The finding adds a meaningful data point to a conversation that has been building in dementia research for several years. Scientists have increasingly turned their attention to the relationship between viral infections and cognitive decline, and the varicella-zoster virus, which causes both chickenpox in childhood and shingles in later life, has emerged as a subject of particular interest.
What the shingles vaccine study found
The study focused on nursing home residents, a population that carries elevated dementia risk due to age and underlying health conditions. Researchers tracked outcomes over four years, comparing those who had received the vaccine against those who had not. The 24% reduction in dementia incidence among vaccinated residents was statistically significant and held up in the peer-review process at one of the field’s most respected journals.
The implications, if confirmed through additional research, are substantial. Shingrix is a widely available, two-dose vaccine that is already recommended for adults 50 and older regardless of prior shingles history. If the vaccine’s benefits extend to reducing dementia risk, the public health case for uptake strengthens considerably.

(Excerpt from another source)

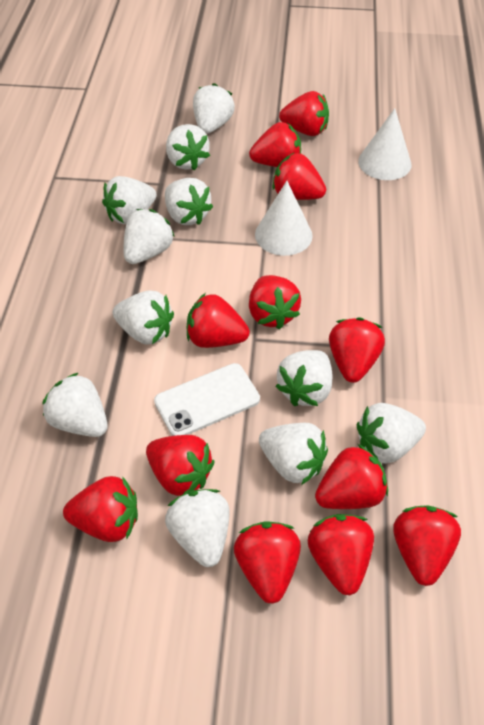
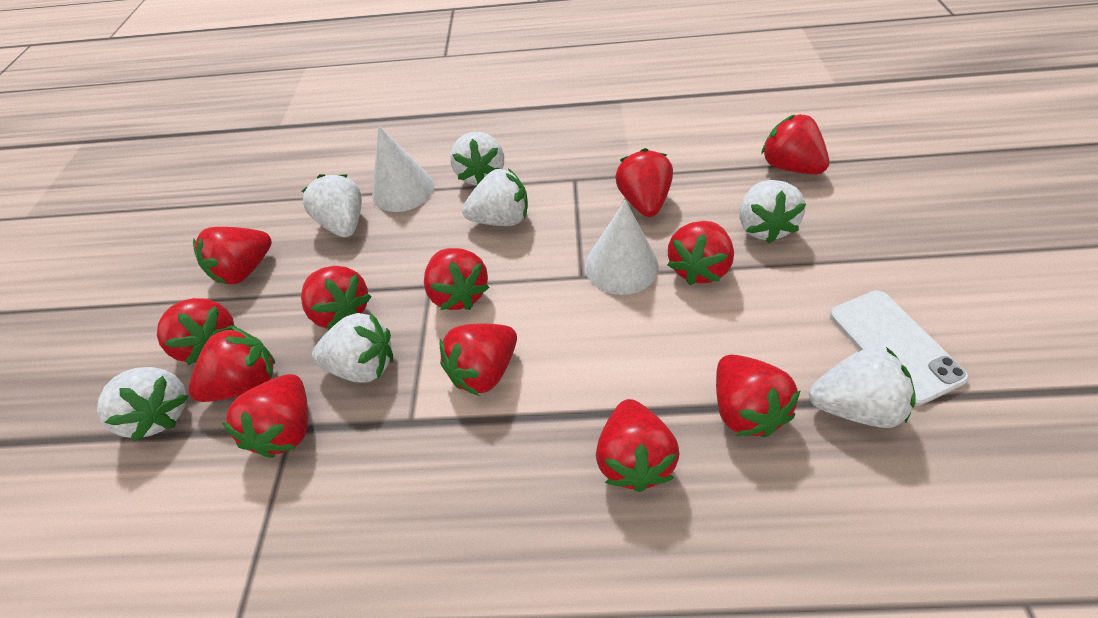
white strawberry: [42,373,108,437] [102,176,156,224] [113,290,174,344] [124,209,175,264] [165,178,213,225] [165,489,230,567] [166,124,210,171] [193,83,235,134] [259,423,328,485] [275,350,332,406] [357,403,426,464] = 11 -> [97,367,188,441] [302,174,362,237] [312,312,393,382] [450,132,504,185] [462,168,528,226] [740,180,806,243] [809,347,916,428] = 7

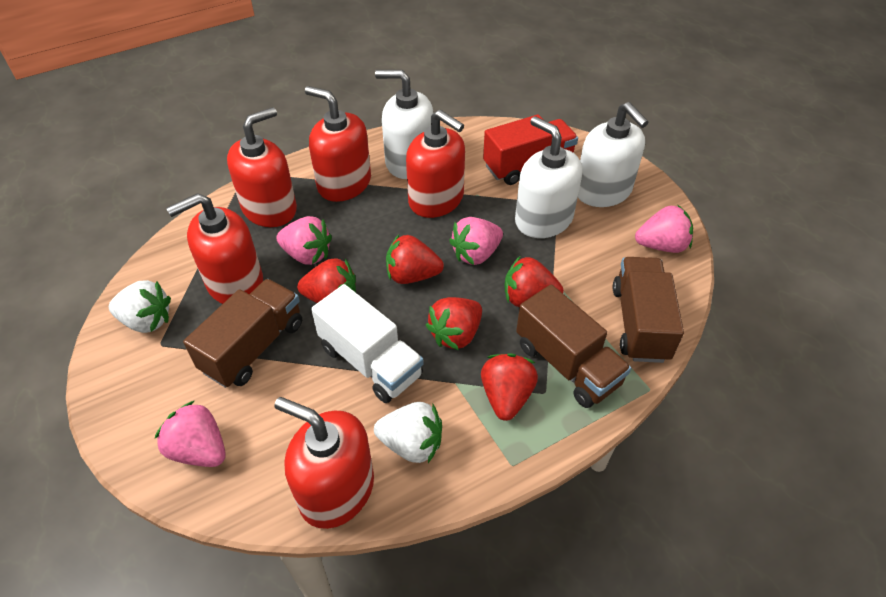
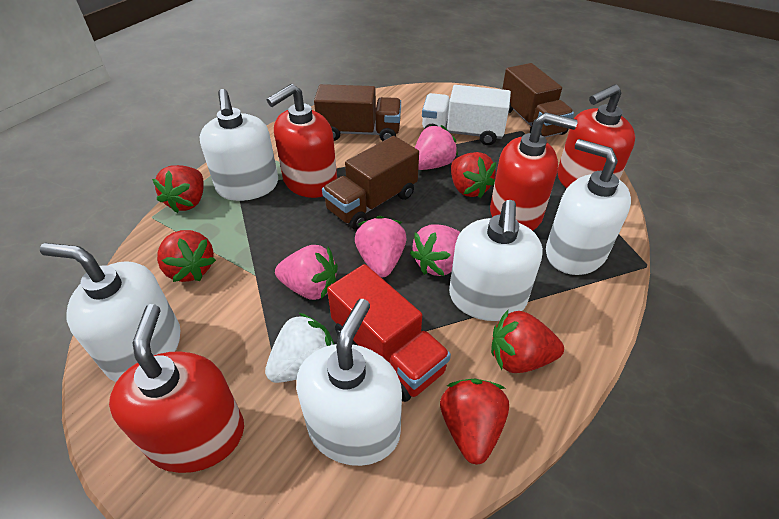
red soap dispenser: [166,193,263,304] [227,107,297,227] [274,397,374,529] [305,86,371,202] [406,110,465,218] = 5 -> [109,304,244,473] [267,84,337,198] [490,112,578,231] [557,84,635,188] = 4
white soap dispenser: [375,70,433,179] [515,116,582,238] [578,102,648,207] = 3 -> [40,243,180,382] [200,89,278,201] [296,299,402,466] [449,200,543,321] [546,139,631,275] = 5
white strawberry: [109,280,171,333] [374,402,442,463] = 2 -> [265,313,335,383] = 1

Why researchers think there may be a connection
The biological explanation for the link between shingles and dementia is still being worked out, but researchers have put forward several mechanisms worth considering. The varicella-zoster virus remains dormant in the nervous system after an initial chickenpox infection and can reactivate decades later as shingles. There is growing evidence that this reactivation may trigger inflammation in the brain, and chronic neuroinflammation is increasingly recognized as a contributing factor in cognitive decline and Alzheimer’s disease.
Preventing shingles reactivation through vaccination may, by extension, reduce that inflammatory burden on the brain over time. This would be consistent with a broader line of research suggesting that some vaccines, through their effects on immune function and viral suppression, may have protective effects beyond their primary targets.
This study is not the first to point in this direction. Prior research has drawn connections between the shingles vaccine and reduced dementia incidence, and the cumulative picture is becoming harder to set aside.
What this means for older adults and their doctors
The study’s population was nursing home residents, so the findings may not translate identically to all older adults. More research is needed across broader age groups and living situations before any definitive clinical guidance shifts. That said, the vaccine’s existing safety profile and established efficacy against shingles itself mean there is little downside to vaccination for eligible adults.
For people 50 and older who have not yet received Shingrix, the conversation with a physician now has an additional dimension. The vaccine’s primary function, preventing a painful and sometimes debilitating illness, remains reason enough for most clinicians to recommend it. The possibility that it may also reduce long-term dementia risk gives that conversation more weight.
Dementia currently affects tens of millions of people globally, and the search for preventive strategies has been long and often discouraging. A widely available vaccine that may move that needle, even modestly, is the kind of finding that warrants both attention and follow-up.